The answer must be an exact copy of the records, with no pictures in it.

----

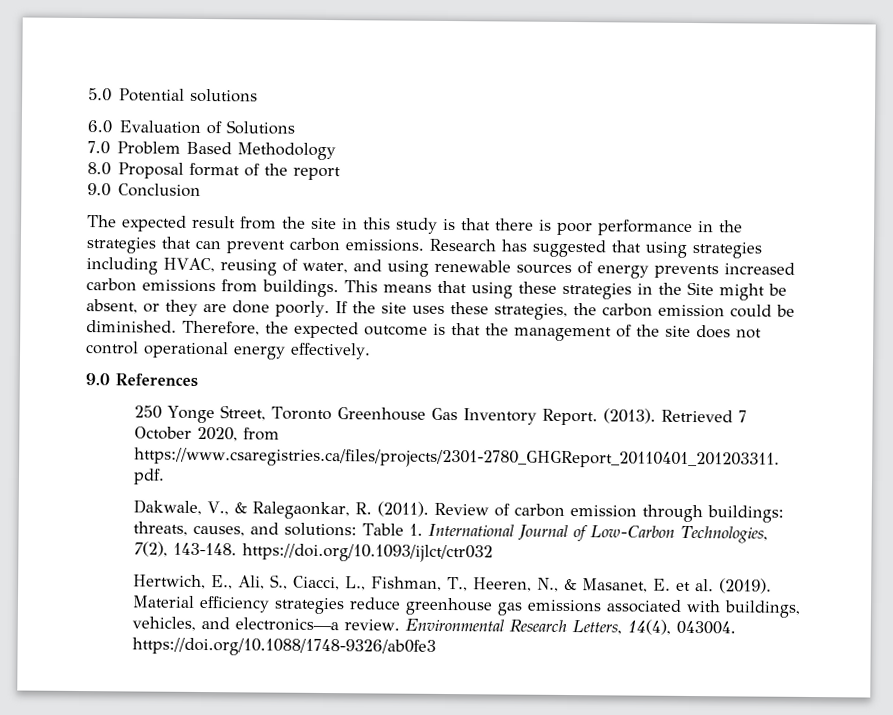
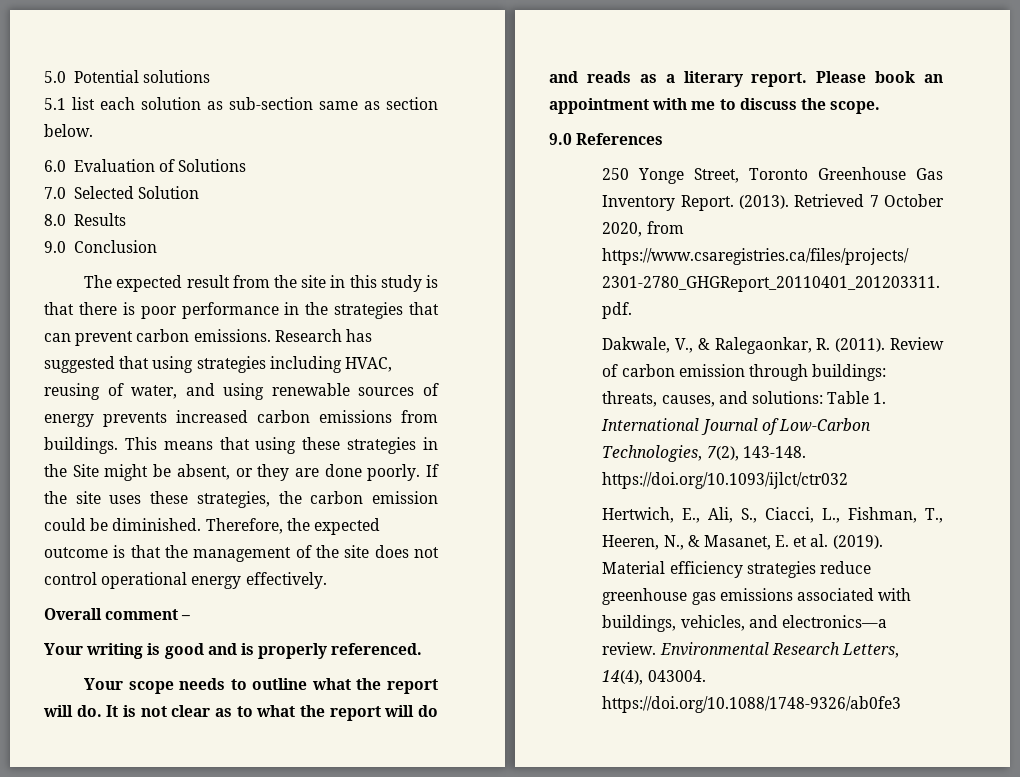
(259, 95) none -> [44,97,438,110] [44,124,93,137] // 5.1 list each solution as sub-section same as section below.
[117,141,337,161] [87,162,342,181] Problem Based Methodology // 8.0 Proposal format of the report -> [73,186,199,199] [44,213,126,226] Selected Solution // 8.0 Results
(371, 351) none -> [44,608,191,620] [44,643,423,659] [84,678,438,694] [43,705,439,721] [549,71,943,87] [549,98,881,114] // Overall comment – // Your writing is good and is properly referenced. // Your scope needs to outline what the report will do. It is not clear as to what the report will do and reads as a literary report. Please book an appointment with me to discuss the scope.

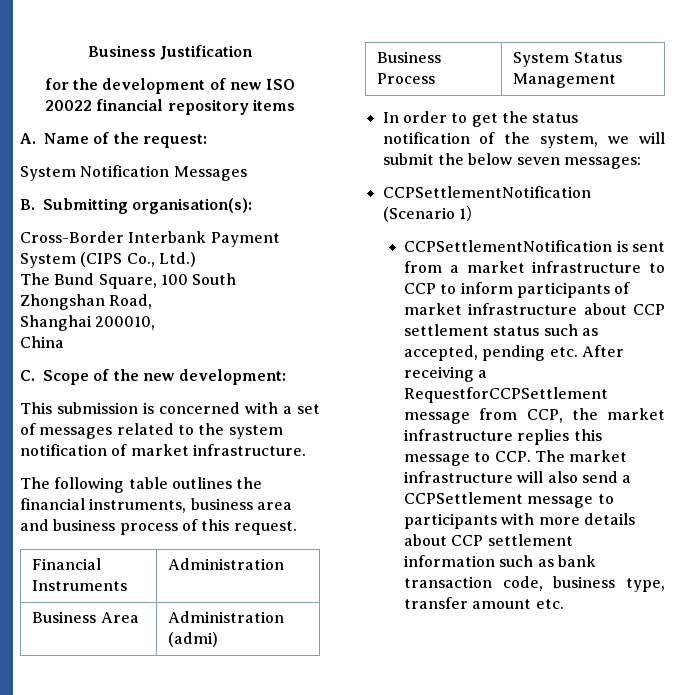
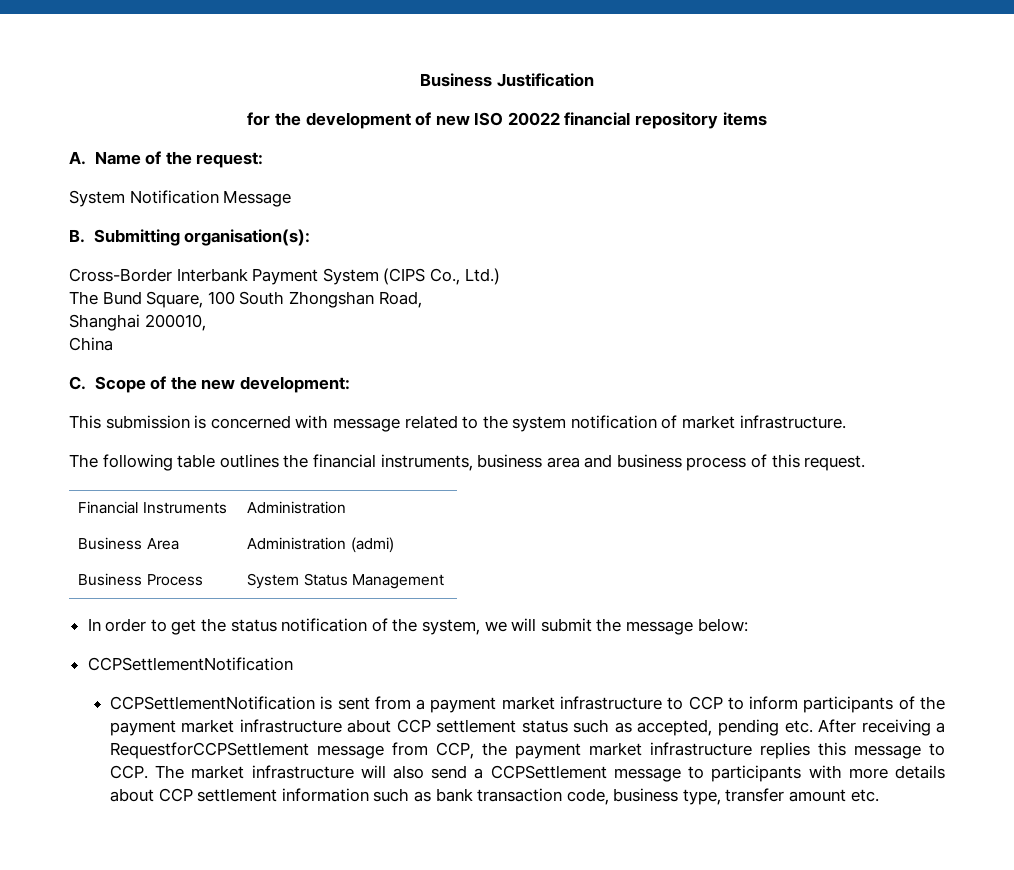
[173,166,247,181] Messages -> [223,190,292,207] Message
[283,404,320,414] [20,423,113,439] a set of messages -> [332,418,400,432] message
[468,153,641,169] [382,186,591,198] [382,205,482,222] below seven messages: // CCPSettlementNotification (Scenario 1） -> [625,618,748,635] [87,657,293,671] message below: // CCPSettlementNotification
(459, 269) none -> [430,697,497,713] payment
(631, 288) none -> [920,696,945,710] [109,720,176,736] the payment
(598, 414) none -> [514,743,581,759] payment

----

*YOUR SOLUTION*:
(259, 95) none -> [44,97,438,110] [44,124,93,137] // 5.1 list each solution as sub-section same as section below.
[117,141,337,161] [87,162,342,181] Problem Based Methodology // 8.0 Proposal format of the report -> [73,186,199,199] [44,213,126,226] Selected Solution // 8.0 Results
(371, 351) none -> [44,608,191,620] [44,643,423,659] [84,678,438,694] [43,705,439,721] [549,71,943,87] [549,98,881,114] // Overall comment – // Your writing is good and is properly referenced. // Your scope needs to outline what the report will do. It is not clear as to what the report will do and reads as a literary report. Please book an appointment with me to discuss the scope.

[173,166,247,181] Messages -> [223,190,292,207] Message
[283,404,320,414] [20,423,113,439] a set of messages -> [332,418,400,432] message
[468,153,641,169] [382,186,591,198] [382,205,482,222] below seven messages: // CCPSettlementNotification (Scenario 1） -> [625,618,748,635] [87,657,293,671] message below: // CCPSettlementNotification
(459, 269) none -> [430,697,497,713] payment
(631, 288) none -> [920,696,945,710] [109,720,176,736] the payment
(598, 414) none -> [514,743,581,759] payment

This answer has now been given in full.